Did the challenge limit submissions to only using SSE2? Seems odd, given the prevalence of SSE4.2 support.
PMULUDQ is in SSE2, though I haven't checked if that's usable for the problem here. There's also PMULLD in SSE4.1 if you only need a 32-bit result. But for summing digits, perhaps SSE2's PMADDWD could be sufficient?
The official 1BRC was Java-only, so no using any architecture-specific SIMD at all; the test system did have AVX2 though, and that's what most non-competing native solutions (including mine) targeted.
Completely forgot about pmuludq, that works too for SSE2. But a 32-bit result is insufficient for the magic number method, needs to be at least 36-bit. I originally used vpmaddubsw+vpmaddwd, but switched to vpmuldq for the reduced register pressure, and I was already only parsing 4 numbers in ymm registers so the 64-bit result didn't affect me (after parsing 4 temperatures I immediately did the respective hashmap stuff for each).
The temperature fields are interleaved with name fields, so I don't think you'd get any extra benefit from SSE. Also, since the temperature field is variable-sized, it would probably not pay off even if it was stored by column.
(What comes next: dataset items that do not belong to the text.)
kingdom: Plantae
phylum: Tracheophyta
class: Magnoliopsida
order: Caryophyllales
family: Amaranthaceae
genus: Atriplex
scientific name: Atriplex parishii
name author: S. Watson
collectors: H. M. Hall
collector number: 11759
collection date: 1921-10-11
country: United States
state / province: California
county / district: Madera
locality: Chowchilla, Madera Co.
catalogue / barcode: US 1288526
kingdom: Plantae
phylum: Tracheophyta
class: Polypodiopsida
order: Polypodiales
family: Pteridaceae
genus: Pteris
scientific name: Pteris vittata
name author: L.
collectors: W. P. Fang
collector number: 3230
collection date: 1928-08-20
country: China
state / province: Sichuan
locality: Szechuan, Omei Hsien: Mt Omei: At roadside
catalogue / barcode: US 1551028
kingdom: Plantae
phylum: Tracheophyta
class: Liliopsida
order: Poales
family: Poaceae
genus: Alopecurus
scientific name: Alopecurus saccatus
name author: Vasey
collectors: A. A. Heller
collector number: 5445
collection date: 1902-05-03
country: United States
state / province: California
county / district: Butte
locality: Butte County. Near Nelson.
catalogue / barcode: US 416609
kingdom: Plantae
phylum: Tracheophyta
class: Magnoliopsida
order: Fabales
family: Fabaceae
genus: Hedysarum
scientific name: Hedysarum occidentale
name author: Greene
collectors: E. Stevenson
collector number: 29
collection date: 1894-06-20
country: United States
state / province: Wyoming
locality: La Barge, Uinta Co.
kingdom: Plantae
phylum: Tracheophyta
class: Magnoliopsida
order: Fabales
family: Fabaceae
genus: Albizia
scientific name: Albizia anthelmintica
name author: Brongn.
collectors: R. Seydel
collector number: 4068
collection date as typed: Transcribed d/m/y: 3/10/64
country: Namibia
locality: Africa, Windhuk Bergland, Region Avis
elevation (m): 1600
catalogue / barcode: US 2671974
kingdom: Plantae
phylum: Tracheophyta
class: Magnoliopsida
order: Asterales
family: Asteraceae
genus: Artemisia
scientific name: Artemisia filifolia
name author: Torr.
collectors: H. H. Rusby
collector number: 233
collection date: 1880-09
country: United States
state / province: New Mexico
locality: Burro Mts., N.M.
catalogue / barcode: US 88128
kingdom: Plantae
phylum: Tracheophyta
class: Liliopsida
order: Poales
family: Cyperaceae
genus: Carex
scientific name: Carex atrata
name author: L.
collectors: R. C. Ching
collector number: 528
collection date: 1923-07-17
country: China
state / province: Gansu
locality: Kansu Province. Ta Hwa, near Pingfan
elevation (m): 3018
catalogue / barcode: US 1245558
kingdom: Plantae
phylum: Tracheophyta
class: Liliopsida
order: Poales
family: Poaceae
SSE was successfully applied to finding the delimiter between the name and the temperature, though.
I wonder what you mean here. What code exactly would get auto-vectorized? Parsing the temperature surely not, since it's not in an array of fixed-size fields.
once you've done the work to implement parsing as branchless bitwise operations on integers I think that code can be extended automatically to operate on larger registers
The question is if the cost of setting up the initial vector and extracting the result isnt prohibitive.